A jitha Anilkumar describes her life as a series of tragedies. Her elder son died from a congenital heart condition. Her second son got addicted to drugs and gaming, became involved with a gang, and eventually took his own life. Her daughter, once a glimmer of hope, has cut ties. Though still legally married, Ajitha and her husband have been separated by wounds too deep to heal. “I had three children, but now I have no one,” she says, weeping. “It is because of my husband's addiction to alcohol and tobacco.”
Ajitha, 52, recalls Anilkumar being inebriated even on their wedding night. “When he was a temporary worker at a public sector undertaking, he did not have much money to drink more,” she says. “But once he became permanent and his salary increased, so did his drinking. Despite multiple warnings, nothing changed. I first admitted him to hospital in 2006. Around10 stints at de-addiction centres had no effect and he lost his job to alcoholism.”
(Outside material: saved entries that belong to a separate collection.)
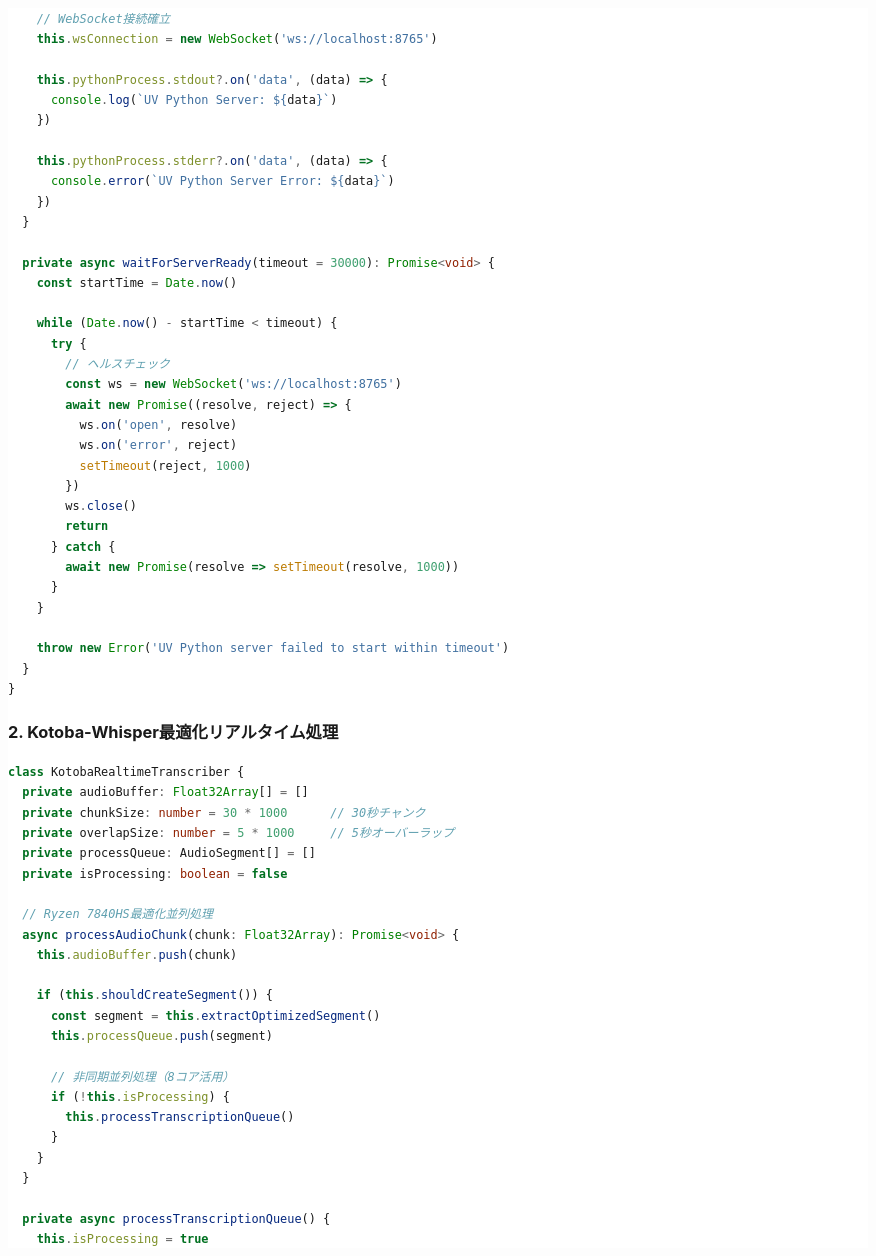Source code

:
 ```typescript
    // WebSocket接続確立
    this.wsConnection = new WebSocket('ws://localhost:8765')
    
    this.pythonProcess.stdout?.on('data', (data) => {
      console.log(`UV Python Server: ${data}`)
    })
    
    this.pythonProcess.stderr?.on('data', (data) => {
      console.error(`UV Python Server Error: ${data}`)
    })
  }
  
  private async waitForServerReady(timeout = 30000): Promise<void> {
    const startTime = Date.now()
    
    while (Date.now() - startTime < timeout) {
      try {
        // ヘルスチェック
        const ws = new WebSocket('ws://localhost:8765')
        await new Promise((resolve, reject) => {
          ws.on('open', resolve)
          ws.on('error', reject)
          setTimeout(reject, 1000)
        })
        ws.close()
        return
      } catch {
        await new Promise(resolve => setTimeout(resolve, 1000))
      }
    }
    
    throw new Error('UV Python server failed to start within timeout')
  }
}
```

### 2. Kotoba-Whisper最適化リアルタイム処理

```typescript
class KotobaRealtimeTranscriber {
  private audioBuffer: Float32Array[] = []
  private chunkSize: number = 30 * 1000      // 30秒チャンク
  private overlapSize: number = 5 * 1000     // 5秒オーバーラップ
  private processQueue: AudioSegment[] = []
  private isProcessing: boolean = false
  
  // Ryzen 7840HS最適化並列処理
  async processAudioChunk(chunk: Float32Array): Promise<void> {
    this.audioBuffer.push(chunk)
    
    if (this.shouldCreateSegment()) {
      const segment = this.extractOptimizedSegment()
      this.processQueue.push(segment)
      
      // 非同期並列処理（8コア活用）
      if (!this.isProcessing) {
        this.processTranscriptionQueue()
      }
    }
  }
  
  private async processTranscriptionQueue() {
    this.isProcessing = true
```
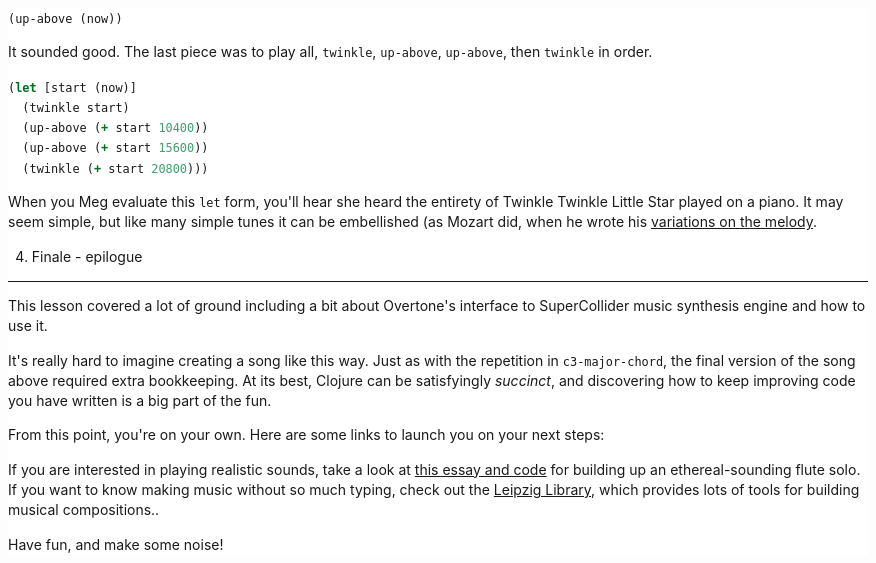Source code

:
 ```clojure
(up-above (now))
```

It sounded good. The last piece was to play all, `twinkle`,
`up-above`, `up-above`, then `twinkle` in order.

```clojure
(let [start (now)]
  (twinkle start)
  (up-above (+ start 10400))
  (up-above (+ start 15600))
  (twinkle (+ start 20800)))
```

When you Meg evaluate this `let` form, you'll hear
she heard the entirety of Twinkle Twinkle Little Star played
on a piano. It may seem simple, but like many simple tunes it
can be embellished (as Mozart did, when he wrote his [variations
on the melody](https://www.youtube.com/watch?v=bOXdAa-G4bo).


4. Finale - epilogue
---------------------

This lesson covered a lot of ground including a bit about Overtone's
interface to SuperCollider music synthesis engine and how to use it.

It's really hard to imagine creating a song like this way.  Just as
with the repetition in `c3-major-chord`, the final version of the song
above required extra bookkeeping.  At its best, Clojure can be
satisfyingly *succinct*, and discovering how to keep improving code
you have written is a big part of the fun.

From this point, you're on your own.  Here are some links to launch
you on your next steps:

If you are interested in playing realistic sounds, take a look at
[this essay and
code](http://blog.josephwilk.net/clojure/creating-instruments-with-overtone.html)
for building up an ethereal-sounding flute solo.  If you want to know
making music without so much typing, check out the
[Leipzig Library](https://github.com/ctford/leipzig), which provides
lots of tools for building musical compositions..

Have fun, and make some noise!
Her second son, Anujith, would have been 23 now. She says he suffered the most in the chaotic environment created by his father's addiction and his brother's illness. “I could not give him the care he needed,” she says. “But, it was his father’s reckless decision that sealed his fate. Against my wishes, he enrolled Anujith in a ‘notorious’ government school in Ernakulam. That is where drugs found him.” Her voice trembles as she continues: “That is where I lost him. I did not know; it was only later that I began hearing about his links to drug dealers.”
During Covid-19, when Anujith was in class 12, he demanded a ₹33,000-phone for online classes. “His father never gave any money; I worked as an LIC agent to raise my kids,” says Ajitha. “I bought him a phone worth ₹10,000, but he refused to touch it. When he started showing suicidal tendencies, I gave in and bought him the phone he wanted, on EMI. I did not realise I was making a terrible mistake.”